PASSAGE:
....................

I can't say how much I like mine. I use it for carry, parts interchangeability is a major plus.


----------



## raveneap (May 5, 2006)

Waited a long time; finally got my PT1911 last Tuesday. Won't get to shoot it till Sunday but it seems really well put together, smooth, crisp trigger, great action.


----------



## rman (Sep 25, 2006)

Good luck! I'm sure you'll like it. I picked up some laser cast semi-wadcutters yesterday. Hope to get some loaded up to try in this gun. Shoots good with WWB.


----------



## raveneap (May 5, 2006)

Took my PT1911 to the range yesterday for the first time. Outdoors and weather wasn't that great. Put a little over a hundred rounds through it; both JHP and FMJ. Rapid and slow fire. Not a hiccup. No problems whatsoever. I'd guestimate the trigger between 2 and 3 lbs and smooth & crisp. This is a great shooter. 10 feet and 40 feet; accuracy great. I've got to say this is the smoothest 1911 I've fired, including my Springer Full Size Custom Loaded. I agree with others; the finish will probably be its weak point but that can be redone easily enough. I'd recommend this Taurus PT1911 to anyone .


----------



## rman (Sep 25, 2006)

Nice picture!


----------



## Shipwreck (Jan 26, 2006)

raveneap said:


> Took my PT1911 to the range yesterday for the first time. Outdoors and weather wasn't that great. Put a little over a hundred rounds through it; both JHP and FMJ. Rapid and slow fire. Not a hiccup. No problems whatsoever. I'd guestimate the trigger between 2 and 3 lbs and smooth & crisp. This is a great shooter. 10 feet and 40 feet; accuracy great. I've got to say this is the smoothest 1911 I've fired, including my Springer Full Size Custom Loaded. I agree with others; the finish will probably be its weak point but that can be redone easily enough. I'd recommend this Taurus PT1911 to anyone .


Congrats!


----------



## wetidlerjr (Oct 14, 2006)

....................

EXTRACTED DATA:

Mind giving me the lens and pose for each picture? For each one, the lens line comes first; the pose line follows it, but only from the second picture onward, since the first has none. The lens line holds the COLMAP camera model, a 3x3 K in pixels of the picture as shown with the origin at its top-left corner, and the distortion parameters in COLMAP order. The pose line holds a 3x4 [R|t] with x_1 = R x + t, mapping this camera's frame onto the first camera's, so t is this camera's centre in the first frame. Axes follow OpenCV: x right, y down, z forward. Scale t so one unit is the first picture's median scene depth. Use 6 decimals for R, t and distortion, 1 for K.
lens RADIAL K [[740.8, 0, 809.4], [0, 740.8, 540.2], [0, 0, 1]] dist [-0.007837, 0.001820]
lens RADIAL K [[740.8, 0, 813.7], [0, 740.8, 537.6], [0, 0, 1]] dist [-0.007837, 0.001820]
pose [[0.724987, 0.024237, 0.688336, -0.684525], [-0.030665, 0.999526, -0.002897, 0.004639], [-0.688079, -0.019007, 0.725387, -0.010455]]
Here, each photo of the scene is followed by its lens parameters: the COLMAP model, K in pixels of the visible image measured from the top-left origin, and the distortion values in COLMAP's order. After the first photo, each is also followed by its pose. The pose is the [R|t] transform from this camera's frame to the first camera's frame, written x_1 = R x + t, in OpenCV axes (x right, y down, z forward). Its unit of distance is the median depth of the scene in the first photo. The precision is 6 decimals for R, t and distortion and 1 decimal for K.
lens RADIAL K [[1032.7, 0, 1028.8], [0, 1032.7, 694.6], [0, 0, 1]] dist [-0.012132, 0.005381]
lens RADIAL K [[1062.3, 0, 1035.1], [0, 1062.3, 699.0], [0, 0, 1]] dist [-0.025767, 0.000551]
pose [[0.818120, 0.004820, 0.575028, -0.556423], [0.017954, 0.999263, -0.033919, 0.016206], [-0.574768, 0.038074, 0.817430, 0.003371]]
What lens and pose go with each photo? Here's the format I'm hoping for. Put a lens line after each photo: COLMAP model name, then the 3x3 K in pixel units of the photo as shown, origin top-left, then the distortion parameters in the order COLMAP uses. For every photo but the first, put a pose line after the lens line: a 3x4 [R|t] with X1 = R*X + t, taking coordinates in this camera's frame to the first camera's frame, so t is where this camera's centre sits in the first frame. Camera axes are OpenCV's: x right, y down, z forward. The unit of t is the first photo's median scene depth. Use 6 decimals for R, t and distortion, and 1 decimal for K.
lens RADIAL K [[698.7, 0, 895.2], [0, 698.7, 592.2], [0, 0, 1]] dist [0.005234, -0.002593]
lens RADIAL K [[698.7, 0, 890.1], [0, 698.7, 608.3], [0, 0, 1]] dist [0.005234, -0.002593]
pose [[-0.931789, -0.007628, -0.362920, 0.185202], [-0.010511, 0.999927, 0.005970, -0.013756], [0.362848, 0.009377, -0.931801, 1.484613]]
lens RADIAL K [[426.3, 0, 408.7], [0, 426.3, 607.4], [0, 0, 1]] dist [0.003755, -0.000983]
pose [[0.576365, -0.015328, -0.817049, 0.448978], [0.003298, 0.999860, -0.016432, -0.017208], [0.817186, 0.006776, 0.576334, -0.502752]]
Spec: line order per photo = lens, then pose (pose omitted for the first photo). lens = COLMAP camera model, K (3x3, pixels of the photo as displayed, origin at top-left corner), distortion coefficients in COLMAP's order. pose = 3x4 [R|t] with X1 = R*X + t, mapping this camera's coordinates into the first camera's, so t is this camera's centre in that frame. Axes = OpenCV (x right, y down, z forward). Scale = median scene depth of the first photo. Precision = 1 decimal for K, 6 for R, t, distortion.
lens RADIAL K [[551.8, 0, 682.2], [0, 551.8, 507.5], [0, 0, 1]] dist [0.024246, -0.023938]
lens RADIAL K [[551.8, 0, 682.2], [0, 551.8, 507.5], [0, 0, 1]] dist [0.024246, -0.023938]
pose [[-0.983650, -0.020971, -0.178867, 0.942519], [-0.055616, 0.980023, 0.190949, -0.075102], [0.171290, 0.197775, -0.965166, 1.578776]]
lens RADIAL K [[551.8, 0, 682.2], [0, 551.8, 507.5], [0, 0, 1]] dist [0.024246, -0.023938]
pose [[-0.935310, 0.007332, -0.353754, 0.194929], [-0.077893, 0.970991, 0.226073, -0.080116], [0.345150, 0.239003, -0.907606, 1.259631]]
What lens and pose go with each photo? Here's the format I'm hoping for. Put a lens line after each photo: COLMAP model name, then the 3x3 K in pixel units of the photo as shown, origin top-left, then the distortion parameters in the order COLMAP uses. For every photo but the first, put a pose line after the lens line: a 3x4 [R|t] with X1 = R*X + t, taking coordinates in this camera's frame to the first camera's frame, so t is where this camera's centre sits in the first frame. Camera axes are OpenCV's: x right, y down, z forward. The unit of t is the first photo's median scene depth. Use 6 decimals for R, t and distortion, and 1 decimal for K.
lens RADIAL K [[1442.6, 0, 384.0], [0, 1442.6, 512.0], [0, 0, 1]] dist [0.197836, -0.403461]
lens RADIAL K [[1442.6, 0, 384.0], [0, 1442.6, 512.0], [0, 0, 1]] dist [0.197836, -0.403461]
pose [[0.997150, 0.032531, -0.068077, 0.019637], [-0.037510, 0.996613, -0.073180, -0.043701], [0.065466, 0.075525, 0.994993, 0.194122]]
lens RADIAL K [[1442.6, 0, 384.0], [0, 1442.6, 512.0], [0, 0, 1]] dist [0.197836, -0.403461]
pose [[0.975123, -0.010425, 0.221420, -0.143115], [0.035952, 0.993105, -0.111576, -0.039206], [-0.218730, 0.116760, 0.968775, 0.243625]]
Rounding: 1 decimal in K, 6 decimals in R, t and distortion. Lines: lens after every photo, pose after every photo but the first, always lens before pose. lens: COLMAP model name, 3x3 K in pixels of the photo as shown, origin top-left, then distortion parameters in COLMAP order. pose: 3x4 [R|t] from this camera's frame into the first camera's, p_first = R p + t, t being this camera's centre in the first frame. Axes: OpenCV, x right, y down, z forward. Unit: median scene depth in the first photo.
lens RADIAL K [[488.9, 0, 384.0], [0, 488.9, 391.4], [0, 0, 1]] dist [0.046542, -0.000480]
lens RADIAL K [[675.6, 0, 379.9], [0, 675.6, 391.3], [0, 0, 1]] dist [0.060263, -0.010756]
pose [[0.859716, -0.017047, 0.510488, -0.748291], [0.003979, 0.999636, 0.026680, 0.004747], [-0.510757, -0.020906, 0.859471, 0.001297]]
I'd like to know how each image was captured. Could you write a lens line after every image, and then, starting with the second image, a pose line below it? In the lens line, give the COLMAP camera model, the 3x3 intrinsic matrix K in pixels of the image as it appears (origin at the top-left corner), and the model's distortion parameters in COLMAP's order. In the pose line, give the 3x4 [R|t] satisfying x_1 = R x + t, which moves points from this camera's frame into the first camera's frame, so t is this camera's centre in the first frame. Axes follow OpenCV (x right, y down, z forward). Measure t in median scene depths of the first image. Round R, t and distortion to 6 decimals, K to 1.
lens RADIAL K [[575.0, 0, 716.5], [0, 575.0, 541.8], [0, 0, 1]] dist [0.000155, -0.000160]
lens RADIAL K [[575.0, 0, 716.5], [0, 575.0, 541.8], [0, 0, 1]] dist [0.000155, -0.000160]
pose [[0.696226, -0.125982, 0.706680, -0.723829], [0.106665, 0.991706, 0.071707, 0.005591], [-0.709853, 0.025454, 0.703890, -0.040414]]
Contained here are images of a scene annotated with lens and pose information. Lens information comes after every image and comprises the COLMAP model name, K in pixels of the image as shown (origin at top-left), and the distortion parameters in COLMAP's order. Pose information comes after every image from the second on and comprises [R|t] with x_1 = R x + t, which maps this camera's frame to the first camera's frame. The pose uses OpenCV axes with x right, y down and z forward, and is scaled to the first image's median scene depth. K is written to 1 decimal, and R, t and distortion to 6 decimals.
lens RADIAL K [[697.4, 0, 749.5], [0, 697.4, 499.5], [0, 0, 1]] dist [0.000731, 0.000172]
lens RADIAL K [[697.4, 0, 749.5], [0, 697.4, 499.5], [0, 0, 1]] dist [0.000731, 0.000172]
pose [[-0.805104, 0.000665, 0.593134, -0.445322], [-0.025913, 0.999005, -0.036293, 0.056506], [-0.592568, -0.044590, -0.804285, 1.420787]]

....................

WORK ORDER A:
In the PT1911 forum thread, what trigger weight does raveneap estimate after the first range trip?
WORK ORDER B:
From the PT1911 forum thread, copy the stretch from "Good luck! I'm" through "good with WWB.".
WORK ORDER C:
Proceed with the PT1911 forum thread from the point where it stops.

EXERCISE RESULT A:
Between 2 and 3 lbs.

EXERCISE RESULT B:
Good luck! I'm sure you'll like it. I picked up some laser cast semi-wadcutters yesterday. Hope to get some loaded up to try in this gun. Shoots good with WWB.

EXERCISE RESULT C:
rman said:


> I've been watching for one of these for a long time. The range where I shoot got one in this week and I picked it up last night. That is one of the guns that I promised myself I would buy as soon as I found one. About the only bad thing I've heard about them is that the finish on the blued ones like this doesn't hold up very well. I guess time will tell on that. I had a box of Remington 230 Gr ball in the trunk so I tried it out. It's been a long time since I've owned and shot a 1911 and I had forgotten how slim they are. This one is a little heavier than any of my Rugers, but it is full-sized (5" barrel) I thought these had alloy frames, but it seems pretty heavy. The manual says it weighs 41 oz so I suspect it's steel. The action is very smooth, the sights are fantastic and so is the trigger. I don't have a trigger gauge, but I'm guessing it is somewhere around 3.5 pounds with no creep or over-travel. When I dry fired it, the hammer fall seemed awfully light and shooting it proved that to be true. Out of 50 rounds, I had 2 failures to fire - very slight dent in the primer. It might be because I violated my standing rule. I shot it new out of the box without field stripping it and giving it a good cleaning. I'll try that next and if it doesn't work, I'll replace the main spring. It's no big deal. Overall, my first impression is that it is a great value for the money.
> I hate to say it (Since I'm a Ruger fanatic), but I really do like this thing. I haven't shot a 1911 for a long time and forgot just how great they are. The guy who runs the range said he put one of these away for himself. He has a Kimber and says the Taurus's action is as smooth as his Kimber, it's just as tight and has a better trigger. I'm not the biggest Taurus fan in the world, but I had a stainless PT92 9mm once and it was a nice gun. They have a lifetime warranty on everything but the grips, sights and magazines. If they are good to their word, I don't think a guy can go too wrong. I know the trigger has got me spoiled.
> Tom


Hey, *rman* ! That's not a Ruger ! :mrgreen: 
:smt039


----------



## rman (Sep 25, 2006)

wetidlerjr said:


> Hey, *rman* ! That's not a Ruger ! :mrgreen:
> :smt039


I know Bill - once in a GREAT while I stray from the flock. I have one Smiff and Weston and one Tortoise. What can I say? I do have 16 Rugers.:smt071 :mrgreen:


----------



## 2400 (Feb 4, 2006)

rman said:


> The 1911 snobs don't think much of them, but I'm impressed with what I've seen so far.
> 
> I didn't buy it for ccw and I think a good cleaning will probably cure the problem.


Congrats on the new gun! :smt023

Why don't the 1911 snobs like them?

You may not have bought it for carry but I'll bet that will change. :mrgreen:


----------



## rman (Sep 25, 2006)

2400 said:


> Congrats on the new gun! :smt023
> 
> Why don't the 1911 snobs like them?


These are just guesses:
1. They don't say Colt, Kimber, S&W, Springfield, etc. on them.
2. They are less than $500 retail - they couldn't be any good.
3. They are made in Brazil.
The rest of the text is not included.